------ Records provided

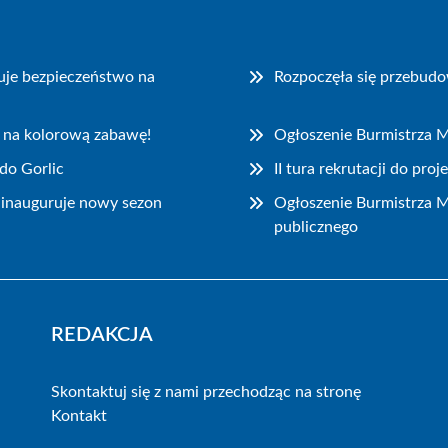
uje bezpieczeństwo na
Rozpoczęła się przebudo
 na kolorową zabawę!
Ogłoszenie Burmistrza M
do Gorlic
II tura rekrutacji do pr
ainauguruje nowy sezon
Ogłoszenie Burmistrza M
publicznego
REDAKCJA
Skontaktuj się z nami przechodząc na stronę
Kontakt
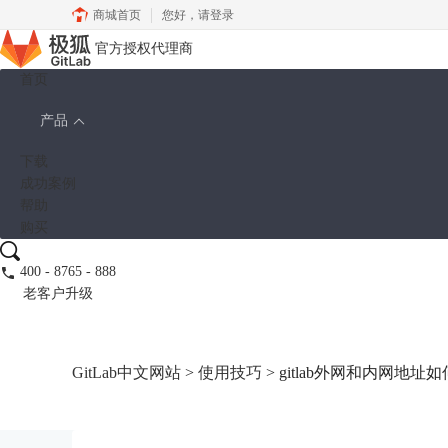
商城首页
您好，
请登录
官方授权代理商
首页
产品
下载
成功案例
帮助
购买
400 - 8765 - 888
老客户升级
GitLab中文网站
>
使用技巧
> gitlab外网和内网地址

------------

**About this task**
Render every line of text in the listing above as a JSON list of strings, one string per line, and omit any blank lines. Leave the pictures out of the answer.

**Task solution**
[
  "uje bezpieczeństwo na",
  "Rozpoczęła się przebudo",
  " na kolorową zabawę!",
  "Ogłoszenie Burmistrza M",
  "do Gorlic",
  "II tura rekrutacji do pr",
  "ainauguruje nowy sezon",
  "Ogłoszenie Burmistrza M",
  "publicznego",
  "REDAKCJA",
  "Skontaktuj się z nami przechodząc na stronę",
  "Kontakt",
  "商城首页",
  "您好，",
  "请登录",
  "官方授权代理商",
  "首页",
  "产品",
  "下载",
  "成功案例",
  "帮助",
  "购买",
  "400 - 8765 - 888",
  "老客户升级",
  "GitLab中文网站",
  ">",
  "使用技巧",
  "> gitlab外网和内网地址"
]